Text extract
☆ ☆ ☆ ☆ ☆

The 2018 midterm elections are in the books, the winners have been declared and the 30-second attack ads are – finally – over.
As co-directors of the Wesleyan Media Project, which has tracked and analyzed campaign advertising since 2010, we spend a lot of time assessing trends in the volume and content of political advertising.
Because we have television data that span a number of elections, we can provide detailed information on how prominent TV ads are overall or in any given location, how many different types of sponsors are active and how the content of advertising compares to prior election cycles.
Of course, television is not the only medium through which campaigns attempt to reach voters. But online advertising, which represents the biggest growth market, has been much harder to track.
Prior to May of 2018, for instance, social media giants like Google and Facebook did not release any information at all on political advertising, so tracking online advertising began in earnest only this cycle.
Although Americans frequently complain about campaign advertising, it remains an important way through which candidates for office can communicate their ideas directly to citizens, especially those who would not necessarily seek out the information themselves.
What role did political advertising play in the 2018 midterm elections? Here are our top observations:
1. Digital advertising grew in 2018.
Data on digital ads in prior cycles are not readily available, but we know from campaigns and practitioners that the dollars spent in online advertising are growing quickly. Facebook reports that just under US$400 million was spent on its platform for political ads, ranging from U.S. Senate races to county sheriff, between May of 2018 and Election Day.
Google reports about $70 million in spending on ads in races for the U.S. Senate and House on its ad network during a comparable time period.
Some candidates prioritized digital advertising over traditional television ads. For example, Texas Senate candidate Beto O’Rourke spent at least $8 million on Facebook and another $2 million on Google. That was about 34 percent of the $29.4 million total that his campaign spent on advertising, if we include the $19.4 million spent on broadcast television in 2018.
To be sure, O’Rourke was an outlier. We found in October that about 10 percent of spending by Senate candidates on advertising was on digital ads between May 31 and Oct. 15, 2018.

☆ ☆ ☆ ☆ ☆

Data shown
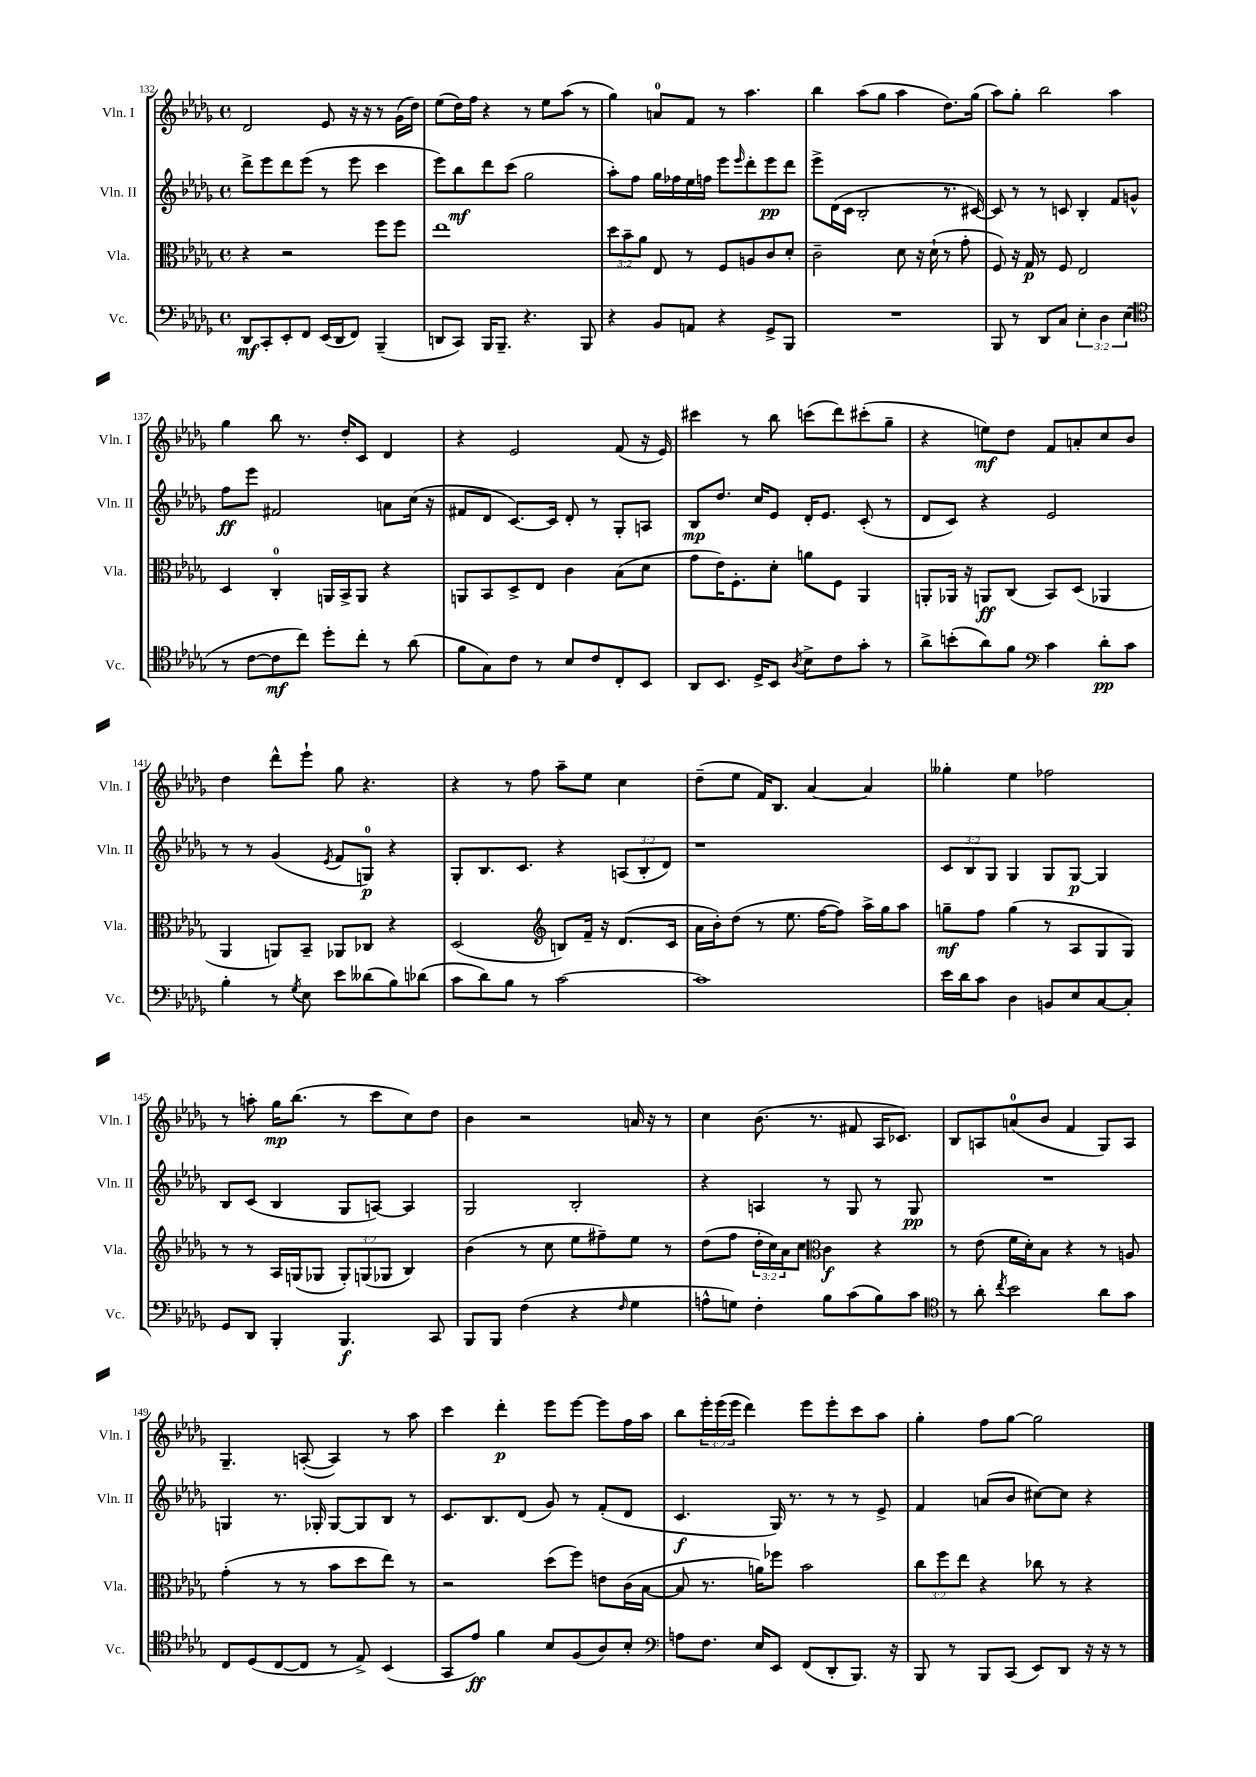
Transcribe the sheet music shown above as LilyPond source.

<<
\new StaffGroup <<
\new Staff = "s0" \with { instrumentName = "Vln. I" shortInstrumentName = "Vln. I" } {
    \clef treble \key des \major \defaultTimeSignature \time 4/4 \override Staff.TupletNumber.text = #tuplet-number::calc-fraction-text
    des'2 ees'8 r16 r16 r8 ges'16( des''16) |
    ees''8( des''16) f''16 r4 r8 ees''8 aes''8( r8 |
    ges''4) a'8-0 f'8 r8 aes''4. |
    bes''4 aes''8( ges''8 aes''4 des''8.) ges''16( |
    aes''8) ges''8-. bes''2 aes''4 |
    ges''4 bes''8 r8. des''16-. c'8 des'4 |
    r4 ees'2 f'8( r16 ees'16) |
    cis'''4 r8 bes''8 c'''8( des'''8) cis'''8-.( ges''8-- |
    r4 e''8\mf) des''8 f'8 a'8-. c''8 bes'8 |
    des''4 des'''8-^ ees'''8-! ges''8 r4. |
    r4 r8 f''8 aes''8-- ees''8 c''4 |
    des''8--( ees''8 f'16) bes8. aes'4~ aes'4 |
    geses''4-. ees''4 fes''2 |
    r8 a''8-. ges''16\mp bes''8.( r8 c'''8 c''8) des''8 |
    bes'4 r2 a'16 r16 r8 |
    c''4 bes'8.( r8. fis'8 aes16 ces'8.) |
    bes8 a8 a'8-0( bes'8 f'4 ges8) a8 |
    ges4.-- a8~-.( a4) r8 aes''8 |
    c'''4 des'''4-.\p ees'''8 ees'''8~ ees'''8 f''16 aes''16 |
    bes''8 \tuplet 3/2 { ees'''16-. ees'''16( ees'''16 } des'''4) ees'''8 ees'''8-. c'''8 aes''8 |
    ges''4-. f''8 ges''8~ ges''2 \bar "|." |
}
\new Staff = "s1" \with { instrumentName = "Vln. II" shortInstrumentName = "Vln. II" } {
    \clef treble \key des \major \defaultTimeSignature \time 4/4 \override Staff.TupletNumber.text = #tuplet-number::calc-fraction-text
    des'''8-> ees'''8 des'''8 ees'''8( r8 ees'''8 c'''4 |
    ees'''8) bes''8\mf des'''8 c'''8( ges''2 |
    aes''8-.) f''8 ges''16 fes''16 ees''16 f''16 ees'''8 \grace { ees'''16 } des'''8-. ees'''8\pp des'''8 |
    ees'''8-> des'16( c'16 bes2-. r8. cis'16~) |
    cis'8 r8 r8 c'8 bes4-. f'8 g'8-^ |
    f''8\ff ees'''8 fis'2 a'8 c''16( r16 |
    fis'8 des'8 c'8.~) c'16 des'8-. r8 ges8-. a8 |
    bes8\mp des''8. c''16 ees'8 des'16-. ees'8. c'8-.( r8 |
    des'8 c'8) r4 ees'2 |
    r8 r8 ges'4( \acciaccatura { ees'8 } f'8 g8-0\p) r4 |
    ges8-. bes8. c'8. r4 \tuplet 3/2 { a8( bes8-. des'8) } |
    r1 |
    \tuplet 3/2 { c'8 bes8 ges8 } ges4 ges8 ges8~\p ges4 |
    bes8 c'8( bes4 ges8 a8~) a4 |
    ges2 bes2-. |
    r4 a4 r8 ges8 r8 ges8\pp |
    R1 |
    g4 r8. ges16-. ges8~ ges8 bes8 r8 |
    c'8. bes8. des'8( ges'8) r8 f'8-.( des'8 |
    c'4.\f ges16) r8. r8 r8 ees'8-> |
    f'4 a'8( bes'8 cis''8~) cis''8 r4 \bar "|." |
}
\new Staff = "s2" \with { instrumentName = "Vla." shortInstrumentName = "Vla." } {
    \clef alto \key des \major \defaultTimeSignature \time 4/4 \override Staff.TupletNumber.text = #tuplet-number::calc-fraction-text
    r4 r2 f''8 f''8 |
    ees''1 |
    \tuplet 3/2 { des''8 bes'8-- aes'8 } ees8 r8 f8 a8 c'8 des'8-. |
    c'2-- des'8 r16 des'16-!( r8 ges'8-. |
    f8) r16 ges16\p r8 f8 ees2 |
    des4 c4-0-. a,16 bes,16-> a,8 r4 |
    a,8 bes,8 des8-> ees8 c'4 bes8( des'8 |
    ges'8 ees'16) f8.-. des'8-. a'8 f8 aes,4 |
    a,8-. aes,16 r16 a,8\ff c8( bes,8) des8( aes,4 |
    aes,4 a,8) bes,8-- aes,8 ces8 r4 |
    des2( \clef treble b8) f'16-- r16 des'8.( c'16 |
    aes'16 bes'16-.) des''8( r8 ees''8. f''16~ f''8) aes''16-> ges''16 aes''8 |
    g''8--\mf f''8 g''4( r8 aes8 ges8 ges8) |
    r8 r8 aes16 g16( ges8 \tuplet 3/2 { ges8-.) g8( ges8 } bes4) |
    bes'4( r8 c''8 ees''8 fis''8--) ees''8 r8 |
    des''8( f''8 \tuplet 3/2 { des''16-. c''16) aes'16 } c''8 \clef alto c'4\f r4 |
    r8 ees'8( f'16 des'16-.) bes8 r4 r8 a8 |
    ges'4-.( r8 r8 bes'8 des''8 ees''8) r8 |
    r2 des''8( f''8) e'8 c'16( bes16~ |
    bes8 r8. a'16) fes''8 bes'2 |
    \tuplet 3/2 { c''8 f''8 ees''8 } r4 ces''8 r8 r4 \bar "|." |
}
\new Staff = "s3" \with { instrumentName = "Vc." shortInstrumentName = "Vc." } {
    \clef bass \key des \major \defaultTimeSignature \time 4/4 \override Staff.TupletNumber.text = #tuplet-number::calc-fraction-text
    des,8\mf c,8-. ees,8-. f,8 ees,16( des,16 f,8) bes,,4--( |
    d,8 c,8) bes,,16 bes,,8.-- r4. bes,,8 |
    r4 bes,8 a,8 r4 ges,8-> bes,,8 |
    R1 |
    bes,,8 r8 des,8 c8 \tuplet 3/2 { ees4-. des4 ees4( } |
    \clef tenor r8 c'8~ c'8\mf c''8) des''8-. c''8-. r8 aes'8( |
    f'8 ges8) c'8 r8 bes8 c'8 c8-. bes,8 |
    aes,8 bes,8. des16-> bes,8 \acciaccatura { aes8 } bes8-> c'8 ges'8-. r8 |
    aes'8-> b'8-.( aes'8) f'8 \clef bass c'4 des'8-.\pp c'8 |
    bes4-. r8 \acciaccatura { ges8 } ees8 ees'8 deses'8( bes8) des'8( |
    c'8 des'8) bes8 r8 c'2~ |
    c'1 |
    ees'16 des'16 c'8 des4 b,8 ees8 c8~ c8-. |
    ges,8 des,8 bes,,4-. bes,,4.\f c,8 |
    bes,,8 bes,,8 f4( r4 \grace { f16 } ges4 |
    a8-^ g8) f4-. bes8 c'8( bes8) c'8 |
    \clef tenor r8 aes'8-. \acciaccatura { c''8 } bes'2 aes'8 ges'8 |
    c8 des8( c8~ c8 r8 ees8->) bes,4( |
    ges,8 ees'8\ff) f'4 bes8 f8( aes8) bes8-. |
    \clef bass a8 f8. ees16 ees,8 f,8( des,8-. bes,,8.) r16 |
    bes,,8 r8 bes,,8 c,8( ees,8) des,8 r16 r16 r8 \bar "|." |
}
>>
>>
\layout { \context { \Score currentBarNumber = #132 } }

☆ ☆ ☆ ☆ ☆

To be done
1) Do these statements agree with the political advertising text? For each one, answer yes or no and quote the words of the text that decide it.
(a) Google and Facebook released information on political advertising before May of 2018.
(b) Beto O’Rourke’s campaign spent $19.4 million on broadcast television in 2018.
(c) About 10 percent of advertising spending by Senate candidates went to digital ads between May 31 and Oct. 15, 2018.
2) Can you print the part of the political advertising text starting with "Although Americans frequently" and going on through "grew in 2018."?

Answers for the exercise
1)
(a) No: "Prior to May of 2018, for instance, social media giants like Google and Facebook did not release any information at all on political advertising"
(b) Yes: "if we include the $19.4 million spent on broadcast television in 2018"
(c) Yes: "about 10 percent of spending by Senate candidates on advertising was on digital ads between May 31 and Oct. 15, 2018"

2)
Although Americans frequently complain about campaign advertising, it remains an important way through which candidates for office can communicate their ideas directly to citizens, especially those who would not necessarily seek out the information themselves.
What role did political advertising play in the 2018 midterm elections? Here are our top observations:
1. Digital advertising grew in 2018.